Wood girls’ basketball coach Mike McDonald didn’t get a chance to address his entire team before the postponement but has been communicating with his captains. While he’s confident his players can get their touch and shooting back rather quickly, he stressed keeping cardio and fitness levels up for his athletes.
The Vikings were slated to play in the 5A girls’ quarterfinals against PCL rival Archbishop Carroll on Saturday.
“We’re just waiting, personally I don’t feel good about it with so many things already being canceled months in advance,” McDonald said. “I’m no medical expert by any means but it seems crazy we have so many things being canceled so far ahead. Right now, I’m glad the PIAA hasn’t canceled it officially so that gives us a little bit of hope.”

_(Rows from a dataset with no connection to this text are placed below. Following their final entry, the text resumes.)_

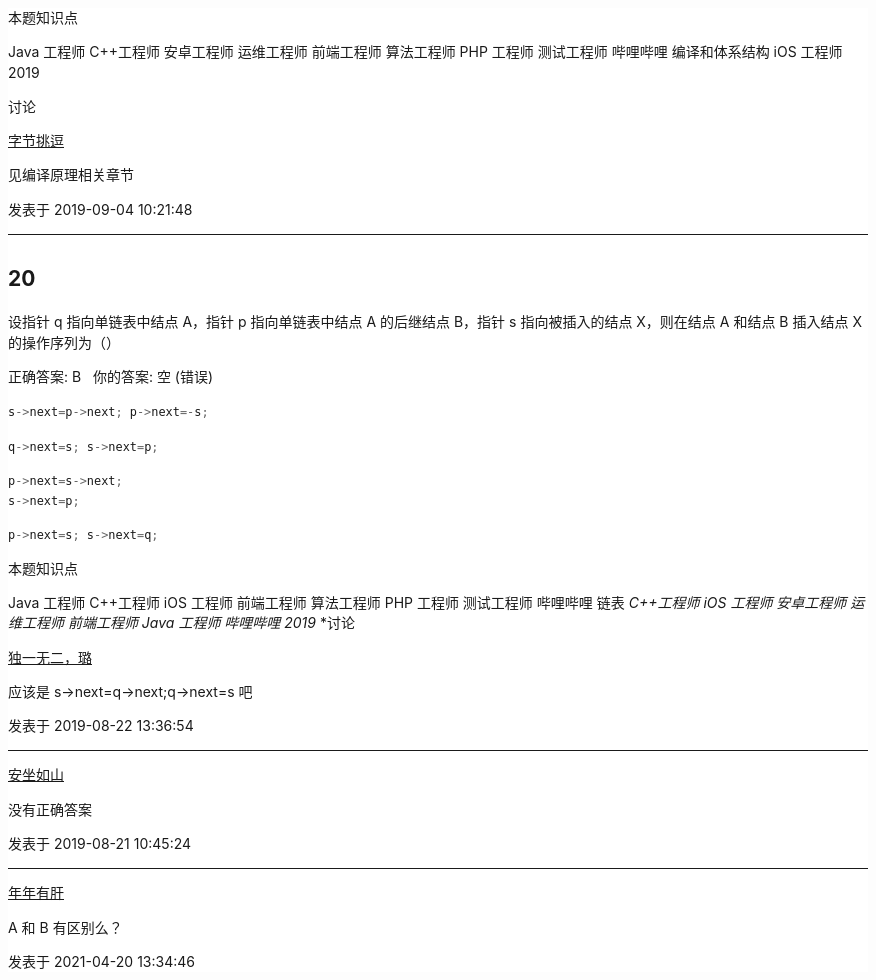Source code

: 本题知识点

Java 工程师 C++工程师 安卓工程师 运维工程师 前端工程师 算法工程师 PHP 工程师 测试工程师 哔哩哔哩 编译和体系结构 iOS 工程师 2019

讨论

[字节挑逗](https://www.nowcoder.com/profile/8226783)

见编译原理相关章节

发表于 2019-09-04 10:21:48

* * *

## 20

设指针 q 指向单链表中结点 A，指针 p 指向单链表中结点 A 的后继结点 B，指针 s 指向被插入的结点 X，则在结点 A 和结点 B 插入结点 X 的操作序列为（）

正确答案: B   你的答案: 空 (错误)

```cpp
s->next=p->next; p->next=-s;
```

```cpp
q->next=s; s->next=p;
```

```cpp
p->next=s->next;
s->next=p;
```

```cpp
p->next=s; s->next=q;
```

本题知识点

Java 工程师 C++工程师 iOS 工程师 前端工程师 算法工程师 PHP 工程师 测试工程师 哔哩哔哩 链表 *C++工程师 iOS 工程师 安卓工程师 运维工程师 前端工程师 Java 工程师 哔哩哔哩 2019* *讨论

[独一无二，璐](https://www.nowcoder.com/profile/945251218)

应该是 s->next=q->next;q->next=s 吧

发表于 2019-08-22 13:36:54

* * *

[安坐如山](https://www.nowcoder.com/profile/65207315)

没有正确答案

发表于 2019-08-21 10:45:24

* * *

[年年有肝](https://www.nowcoder.com/profile/985341976)

A 和 B 有区别么？

发表于 2021-04-20 13:34:46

The common thought for all four coaches and likely all area teams still standing is what losing any remaining games would mean to their players and especially the seniors. Other teams still in the mix include Jenkintown (A girls), Lansdale Catholic (4A girls), Archbishop Wood (5A boys) and Methacton (6A boys).
While the situation is frustrating for all involved, Fleury, Fergus, Dougherty and McDonald all said they agreed with the decision to postpone games. At the same time, there’s a human element they’ve had to deal with in the past 48 hours.
“I texted my captains and they just wanted to practice, they asked if we could find somewhere else to practice,” McDonald said. “They’re into it, they want to finish this season. Some of them said they were crying at their desks finding out they might not play. These kids work their whole life to have a big moment and a big opportunity and to not have that moment, it’s heartbreaking.”
“I saw a lot of other coaches comment after the disappointment of losing a state playoff game, at least they’re not in limbo and wondering what could have been,” Dougherty said. “It’s really our hope to not get wondering what could have been. If we knew three or four days ahead of time we were going to play a game, it would be enough.”
For now, the players and coaches will wait for a more definitive answer and do what they can to be ready when it comes.
“I’m hoping they let us play but at the same time, I understand they have to do what’s safe,” Fergus said. “It’s just a weird situation, you really are in limbo.”
“Our guys are hungry to get back to it, but it’s difficult,” Fleury said. “It’s tough for a good amount of them. I don’t really know what’s going to change in two weeks, are we just holding it off, do we intend on playing it, no matter what it comes down to, it’s tough.”